Century Gothic and Levenim MT have minor differences in spacing and punctuation marks.

Levenim MT is a version of Century Gothic that includes Hebrew alphabet and is available for free on most versions of Windows. Levenim MT has two weights, namely Regular and Bold. Unlike Century Gothic, Levenim MT does not have true italics. The two fonts also have some minor visual differences.

==Printer ink usage==
According to the University of Wisconsin-Green Bay, Century Gothic uses much less ink than other, similar sans-serif typefaces. It was found that Century Gothic uses about 30% less ink than Arial. In order to save money that would be spent on printer ink for other typefaces, the university reportedly switched their default e-mail and printing typeface from Arial to Century Gothic. However, the typeface has also been found to use more paper—due to its wider letters—meaning that the savings on ink are offset by an increase in paper costs.

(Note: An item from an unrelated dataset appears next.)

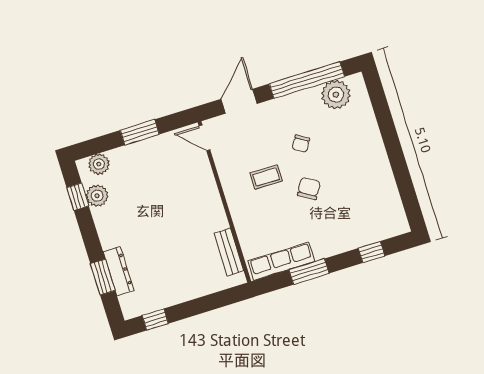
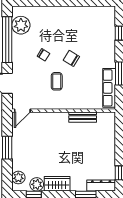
wardrobe: (108, 227) -> (57, 184), added
bench: (229, 252) -> (83, 117), moved
dresser: (119, 271) -> (101, 186), moved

Along with the serif typeface Garamond, Century Gothic is one of the two typefaces that PrintWise, an initiative of the U.S. government's General Services Administration, recommends U.S. government workers use for printed documents.

==Related fonts==
Apart from Avant Garde and Futura, a number of other fonts based on Avant Garde have been created to substitute for it in PostScript implementations. A particular case of this is an open-sourced set of fonts developed by URW and donated to the Ghostscript project to create a free PostScript alternative. This includes an AvantGarde clone known as "Gothic L". It (or a derivative) is used by much open-source software such as R as a system font. A derivative of this family known as "TeX Gyre Adventor" has been prepared for use in the TeX scientific document preparation software.